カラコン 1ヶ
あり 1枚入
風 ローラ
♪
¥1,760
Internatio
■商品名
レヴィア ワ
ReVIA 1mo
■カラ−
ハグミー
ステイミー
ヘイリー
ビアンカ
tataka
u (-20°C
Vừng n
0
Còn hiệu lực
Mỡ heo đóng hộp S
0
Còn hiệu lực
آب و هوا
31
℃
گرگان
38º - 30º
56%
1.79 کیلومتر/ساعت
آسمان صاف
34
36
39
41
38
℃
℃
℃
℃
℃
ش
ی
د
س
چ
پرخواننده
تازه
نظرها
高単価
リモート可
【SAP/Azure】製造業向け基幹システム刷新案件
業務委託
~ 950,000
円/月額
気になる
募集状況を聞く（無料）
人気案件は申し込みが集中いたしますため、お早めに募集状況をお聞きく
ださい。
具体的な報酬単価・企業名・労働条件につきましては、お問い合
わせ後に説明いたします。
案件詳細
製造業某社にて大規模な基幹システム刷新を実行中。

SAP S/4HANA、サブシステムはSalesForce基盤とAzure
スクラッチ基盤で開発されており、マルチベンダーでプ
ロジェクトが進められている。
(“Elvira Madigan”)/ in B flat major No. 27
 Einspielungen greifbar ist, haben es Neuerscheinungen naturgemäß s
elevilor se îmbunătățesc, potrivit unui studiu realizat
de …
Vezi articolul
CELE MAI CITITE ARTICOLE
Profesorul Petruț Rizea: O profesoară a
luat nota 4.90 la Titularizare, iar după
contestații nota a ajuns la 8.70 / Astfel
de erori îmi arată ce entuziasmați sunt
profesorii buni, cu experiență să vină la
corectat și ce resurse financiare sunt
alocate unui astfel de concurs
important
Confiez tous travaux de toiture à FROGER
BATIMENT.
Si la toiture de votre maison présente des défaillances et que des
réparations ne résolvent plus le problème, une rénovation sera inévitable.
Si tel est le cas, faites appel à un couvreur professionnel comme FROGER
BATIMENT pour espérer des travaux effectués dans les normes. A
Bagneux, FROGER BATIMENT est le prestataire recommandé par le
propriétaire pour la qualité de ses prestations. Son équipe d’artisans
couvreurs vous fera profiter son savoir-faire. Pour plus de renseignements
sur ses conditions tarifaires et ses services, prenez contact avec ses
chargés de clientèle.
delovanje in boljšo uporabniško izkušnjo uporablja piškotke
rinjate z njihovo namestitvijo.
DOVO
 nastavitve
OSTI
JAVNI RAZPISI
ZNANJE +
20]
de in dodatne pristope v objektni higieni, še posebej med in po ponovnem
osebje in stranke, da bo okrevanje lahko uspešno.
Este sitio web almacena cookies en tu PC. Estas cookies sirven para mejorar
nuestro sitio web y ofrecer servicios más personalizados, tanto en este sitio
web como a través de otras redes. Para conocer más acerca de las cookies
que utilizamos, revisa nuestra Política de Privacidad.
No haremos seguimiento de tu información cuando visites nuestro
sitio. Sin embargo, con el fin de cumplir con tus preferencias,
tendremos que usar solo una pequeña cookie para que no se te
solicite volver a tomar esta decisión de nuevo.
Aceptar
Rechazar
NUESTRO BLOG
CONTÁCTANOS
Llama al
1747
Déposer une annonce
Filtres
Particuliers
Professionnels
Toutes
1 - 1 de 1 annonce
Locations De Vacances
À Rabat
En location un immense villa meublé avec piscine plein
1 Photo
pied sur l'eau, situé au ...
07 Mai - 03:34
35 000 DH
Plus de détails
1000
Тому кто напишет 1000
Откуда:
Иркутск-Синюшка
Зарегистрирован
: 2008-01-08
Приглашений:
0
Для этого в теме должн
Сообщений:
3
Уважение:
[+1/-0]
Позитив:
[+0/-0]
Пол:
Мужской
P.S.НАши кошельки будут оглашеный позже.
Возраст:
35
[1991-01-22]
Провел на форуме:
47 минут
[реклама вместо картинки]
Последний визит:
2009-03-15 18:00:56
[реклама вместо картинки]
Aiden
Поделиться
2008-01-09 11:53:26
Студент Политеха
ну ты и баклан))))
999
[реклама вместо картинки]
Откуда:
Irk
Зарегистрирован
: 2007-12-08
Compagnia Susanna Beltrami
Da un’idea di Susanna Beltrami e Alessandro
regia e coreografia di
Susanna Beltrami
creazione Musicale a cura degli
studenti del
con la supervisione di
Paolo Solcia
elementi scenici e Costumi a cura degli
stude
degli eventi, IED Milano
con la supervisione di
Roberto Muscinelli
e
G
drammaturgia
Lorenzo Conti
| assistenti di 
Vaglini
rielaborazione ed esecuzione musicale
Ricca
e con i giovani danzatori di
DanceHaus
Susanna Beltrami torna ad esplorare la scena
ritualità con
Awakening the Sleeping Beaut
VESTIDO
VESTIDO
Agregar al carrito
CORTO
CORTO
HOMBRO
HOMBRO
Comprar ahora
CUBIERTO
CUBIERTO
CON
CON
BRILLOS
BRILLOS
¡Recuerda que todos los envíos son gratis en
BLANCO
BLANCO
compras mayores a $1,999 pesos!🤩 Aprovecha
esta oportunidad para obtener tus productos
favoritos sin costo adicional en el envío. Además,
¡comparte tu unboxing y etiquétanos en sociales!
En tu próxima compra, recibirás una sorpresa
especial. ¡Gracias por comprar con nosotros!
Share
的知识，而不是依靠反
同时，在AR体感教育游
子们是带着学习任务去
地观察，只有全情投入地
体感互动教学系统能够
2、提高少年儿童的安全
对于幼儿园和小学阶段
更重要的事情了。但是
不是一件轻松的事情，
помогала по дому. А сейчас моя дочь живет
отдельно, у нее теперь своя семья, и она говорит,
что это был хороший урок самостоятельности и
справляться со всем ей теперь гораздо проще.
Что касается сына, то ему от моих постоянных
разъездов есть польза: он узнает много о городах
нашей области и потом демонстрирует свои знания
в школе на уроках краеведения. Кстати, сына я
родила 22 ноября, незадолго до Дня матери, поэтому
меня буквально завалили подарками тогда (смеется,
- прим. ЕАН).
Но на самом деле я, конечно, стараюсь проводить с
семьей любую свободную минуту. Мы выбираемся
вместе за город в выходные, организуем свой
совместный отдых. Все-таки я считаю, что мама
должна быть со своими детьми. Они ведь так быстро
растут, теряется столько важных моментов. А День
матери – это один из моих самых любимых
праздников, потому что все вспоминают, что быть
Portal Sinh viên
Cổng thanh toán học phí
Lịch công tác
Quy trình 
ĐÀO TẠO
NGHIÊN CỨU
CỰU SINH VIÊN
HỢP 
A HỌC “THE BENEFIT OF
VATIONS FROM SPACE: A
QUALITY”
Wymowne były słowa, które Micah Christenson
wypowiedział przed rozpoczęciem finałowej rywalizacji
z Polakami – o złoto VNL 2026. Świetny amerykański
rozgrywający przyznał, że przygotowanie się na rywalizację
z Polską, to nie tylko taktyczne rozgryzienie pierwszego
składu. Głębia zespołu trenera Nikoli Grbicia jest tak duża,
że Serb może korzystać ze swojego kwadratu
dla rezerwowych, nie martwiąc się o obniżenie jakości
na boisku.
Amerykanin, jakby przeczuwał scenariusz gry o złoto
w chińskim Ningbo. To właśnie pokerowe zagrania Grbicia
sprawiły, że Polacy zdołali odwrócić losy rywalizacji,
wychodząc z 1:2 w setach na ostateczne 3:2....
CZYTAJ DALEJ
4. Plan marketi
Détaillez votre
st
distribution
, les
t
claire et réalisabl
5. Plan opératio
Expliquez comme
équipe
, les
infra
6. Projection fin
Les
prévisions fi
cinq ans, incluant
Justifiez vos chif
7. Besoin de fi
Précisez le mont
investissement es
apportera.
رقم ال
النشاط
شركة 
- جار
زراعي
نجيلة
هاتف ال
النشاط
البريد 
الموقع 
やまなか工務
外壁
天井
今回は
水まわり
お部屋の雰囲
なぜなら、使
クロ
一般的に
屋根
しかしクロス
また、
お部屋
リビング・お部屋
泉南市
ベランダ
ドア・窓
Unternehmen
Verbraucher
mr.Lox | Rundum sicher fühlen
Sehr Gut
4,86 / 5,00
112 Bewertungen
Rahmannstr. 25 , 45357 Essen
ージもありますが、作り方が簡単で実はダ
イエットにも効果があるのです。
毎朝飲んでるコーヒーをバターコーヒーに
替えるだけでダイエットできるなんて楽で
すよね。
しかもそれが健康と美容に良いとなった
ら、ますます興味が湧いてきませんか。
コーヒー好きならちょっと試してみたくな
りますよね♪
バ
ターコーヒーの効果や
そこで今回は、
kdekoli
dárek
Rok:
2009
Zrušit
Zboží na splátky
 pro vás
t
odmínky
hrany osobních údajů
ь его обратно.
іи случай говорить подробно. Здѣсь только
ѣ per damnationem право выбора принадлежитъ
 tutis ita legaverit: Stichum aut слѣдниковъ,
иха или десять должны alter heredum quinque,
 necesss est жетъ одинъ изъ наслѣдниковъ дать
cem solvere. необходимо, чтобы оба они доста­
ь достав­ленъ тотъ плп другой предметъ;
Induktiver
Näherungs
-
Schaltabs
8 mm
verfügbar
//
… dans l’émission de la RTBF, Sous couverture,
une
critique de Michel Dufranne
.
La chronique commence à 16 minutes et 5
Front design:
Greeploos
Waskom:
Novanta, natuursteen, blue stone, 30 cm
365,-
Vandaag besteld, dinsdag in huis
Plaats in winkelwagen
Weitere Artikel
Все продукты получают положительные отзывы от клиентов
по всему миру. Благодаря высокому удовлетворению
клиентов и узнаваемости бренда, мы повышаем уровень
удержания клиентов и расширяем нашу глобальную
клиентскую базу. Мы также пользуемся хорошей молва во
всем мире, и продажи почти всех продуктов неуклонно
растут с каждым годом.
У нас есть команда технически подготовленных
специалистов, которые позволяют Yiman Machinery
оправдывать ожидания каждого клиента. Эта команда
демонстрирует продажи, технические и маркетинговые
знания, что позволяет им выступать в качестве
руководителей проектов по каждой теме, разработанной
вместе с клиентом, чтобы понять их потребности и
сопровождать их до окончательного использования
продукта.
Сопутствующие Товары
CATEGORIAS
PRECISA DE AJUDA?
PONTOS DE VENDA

####

**ASSIGNED TASK:**
Starting with the line that contains "SAP S/4HANA、サブシステムはSalesForce基盤とAzure" and going on through the line that contains "de erori îmi arată ce entuziasmați sunt", give those lines of the listing as a numbered list, leaving out any blank lines.

**ANSWER SPACE:**
1. SAP S/4HANA、サブシステムはSalesForce基盤とAzure
2. スクラッチ基盤で開発されており、マルチベンダーでプ
3. ロジェクトが進められている。
4. (“Elvira Madigan”)/ in B flat major No. 27
5.  Einspielungen greifbar ist, haben es Neuerscheinungen naturgemäß s
6. elevilor se îmbunătățesc, potrivit unui studiu realizat
7. de …
8. Vezi articolul
9. CELE MAI CITITE ARTICOLE
10. Profesorul Petruț Rizea: O profesoară a
11. luat nota 4.90 la Titularizare, iar după
12. contestații nota a ajuns la 8.70 / Astfel
13. de erori îmi arată ce entuziasmați sunt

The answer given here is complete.